▶ **WHAT YOU NEED TO DO**
In the copy, include every entry exactly but none of its images.

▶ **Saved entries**

----

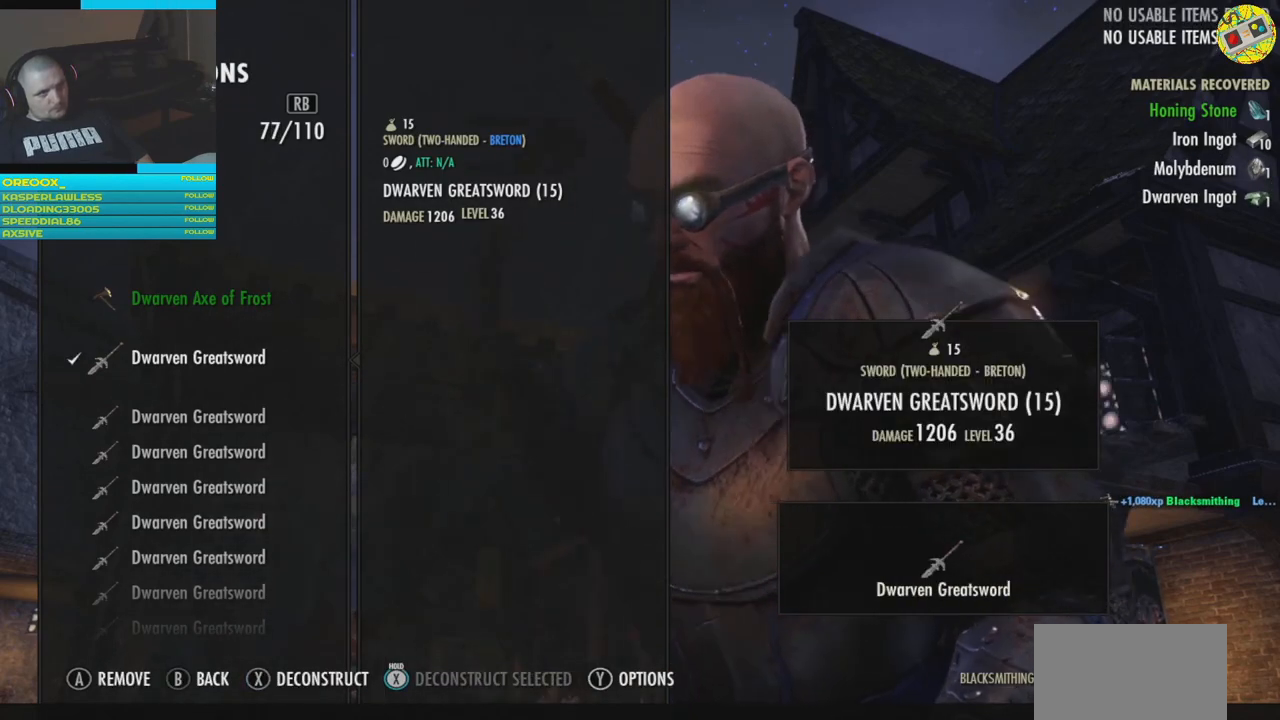
{"buttons": [], "left_stick": "center", "right_stick": "center", "events": [[84, "X", "up"]]}
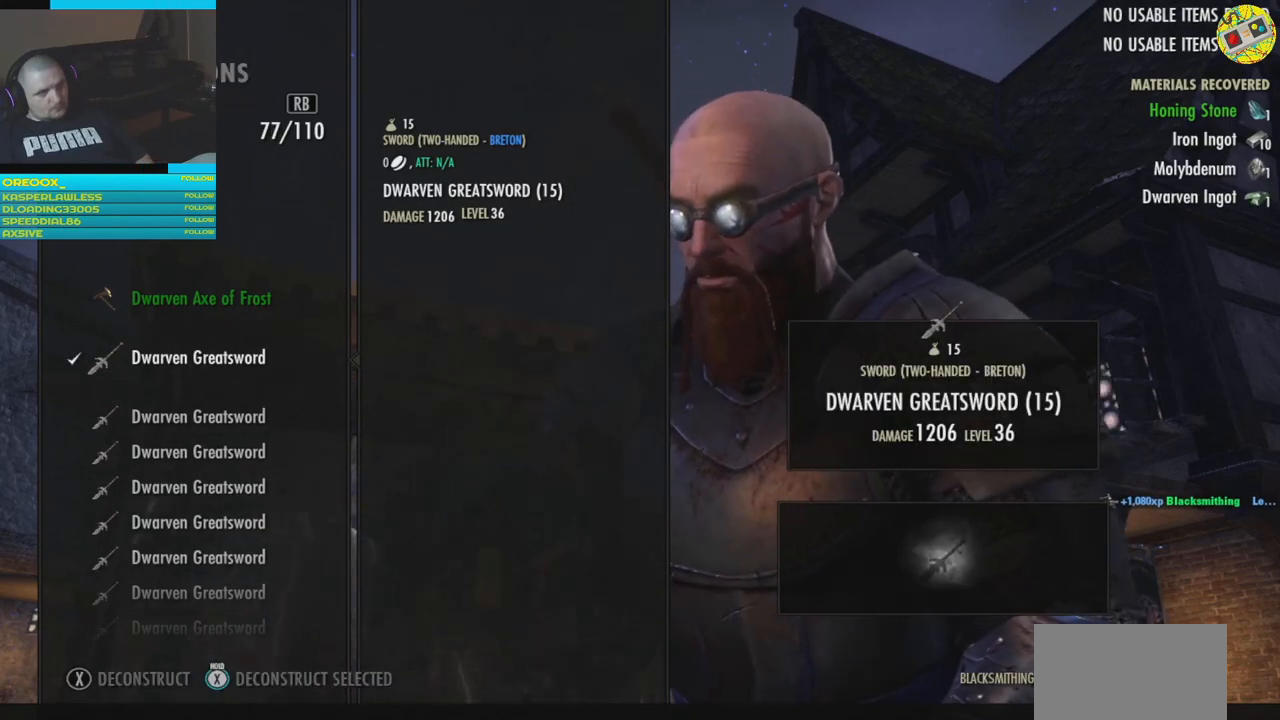
{"buttons": [], "left_stick": "center", "right_stick": "center", "events": [[400, "A", "down"], [467, "A", "up"]]}
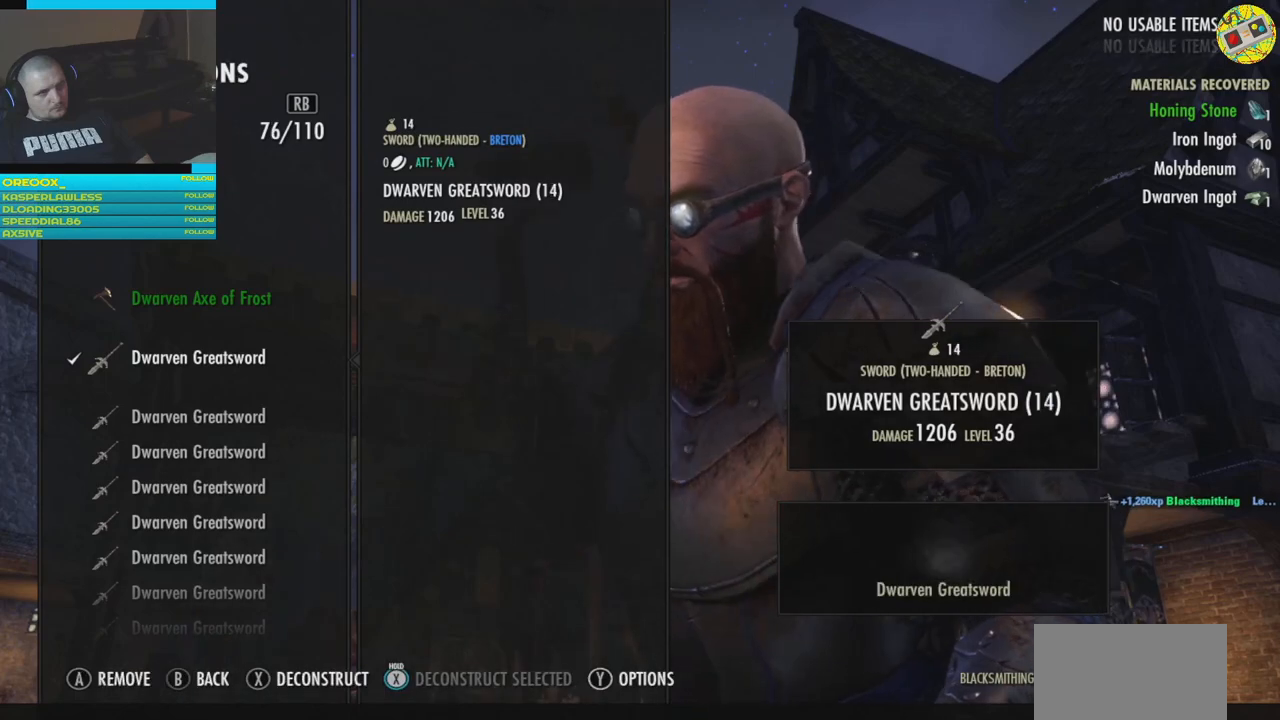
{"buttons": [], "left_stick": "center", "right_stick": "center", "events": [[267, "X", "down"], [384, "X", "up"]]}
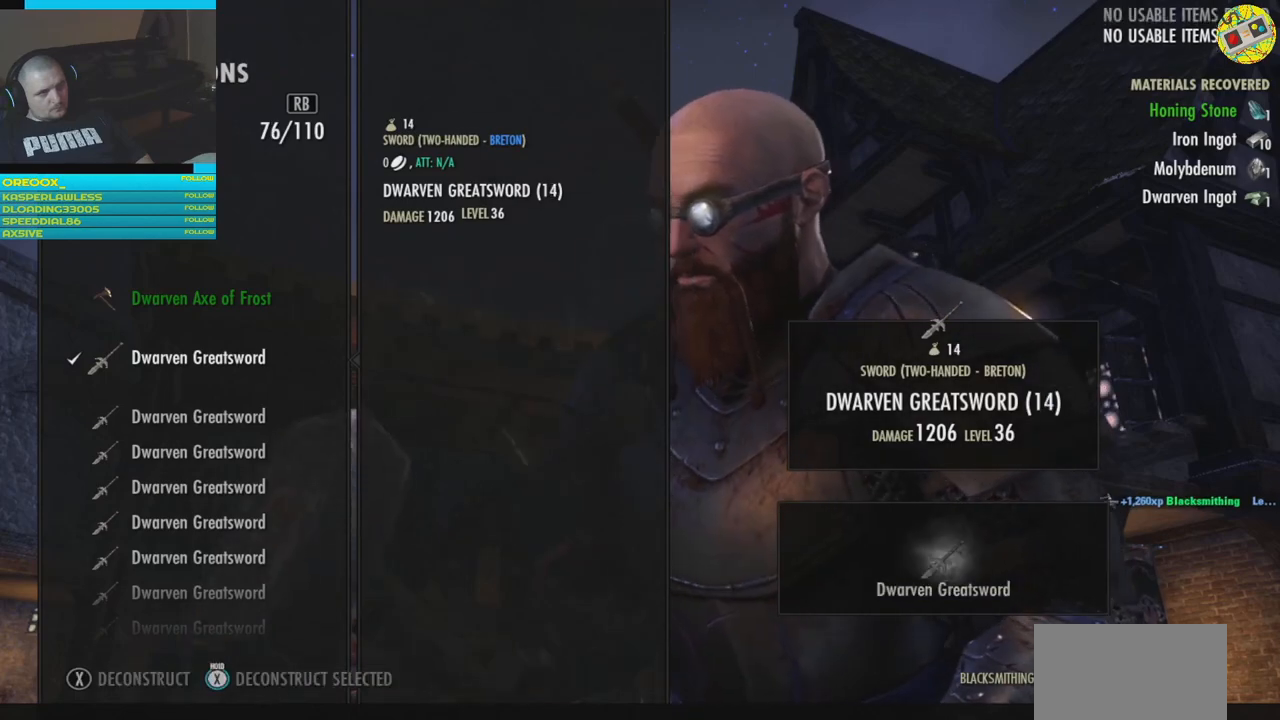
{"buttons": [], "left_stick": "center", "right_stick": "center", "events": []}
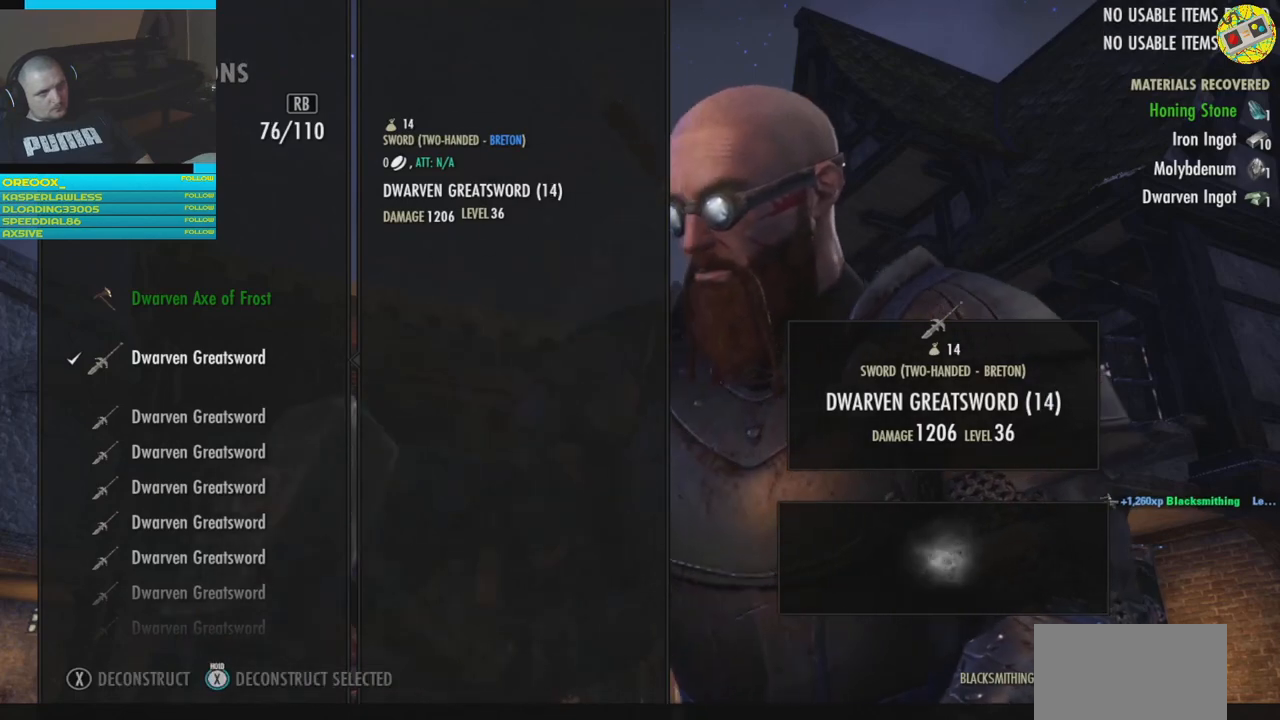
{"buttons": [], "left_stick": "center", "right_stick": "center", "events": [[184, "A", "down"], [267, "A", "up"]]}
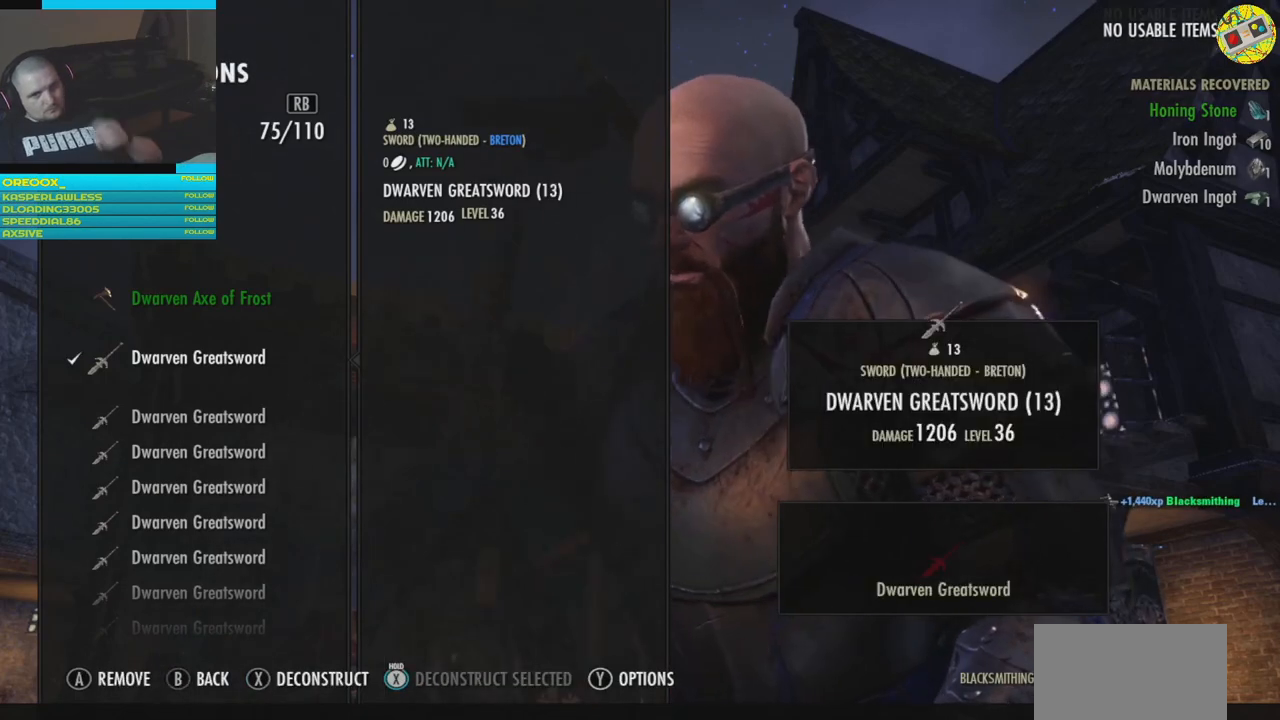
{"buttons": [], "left_stick": "center", "right_stick": "center", "events": [[150, "X", "down"], [267, "X", "up"]]}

----

▶ **ANSWER FOR THE TASK**
{"buttons": [], "left_stick": "center", "right_stick": "center", "events": [[84, "X", "up"]]}
{"buttons": [], "left_stick": "center", "right_stick": "center", "events": [[400, "A", "down"], [467, "A", "up"]]}
{"buttons": [], "left_stick": "center", "right_stick": "center", "events": [[267, "X", "down"], [384, "X", "up"]]}
{"buttons": [], "left_stick": "center", "right_stick": "center", "events": []}
{"buttons": [], "left_stick": "center", "right_stick": "center", "events": [[184, "A", "down"], [267, "A", "up"]]}
{"buttons": [], "left_stick": "center", "right_stick": "center", "events": [[150, "X", "down"], [267, "X", "up"]]}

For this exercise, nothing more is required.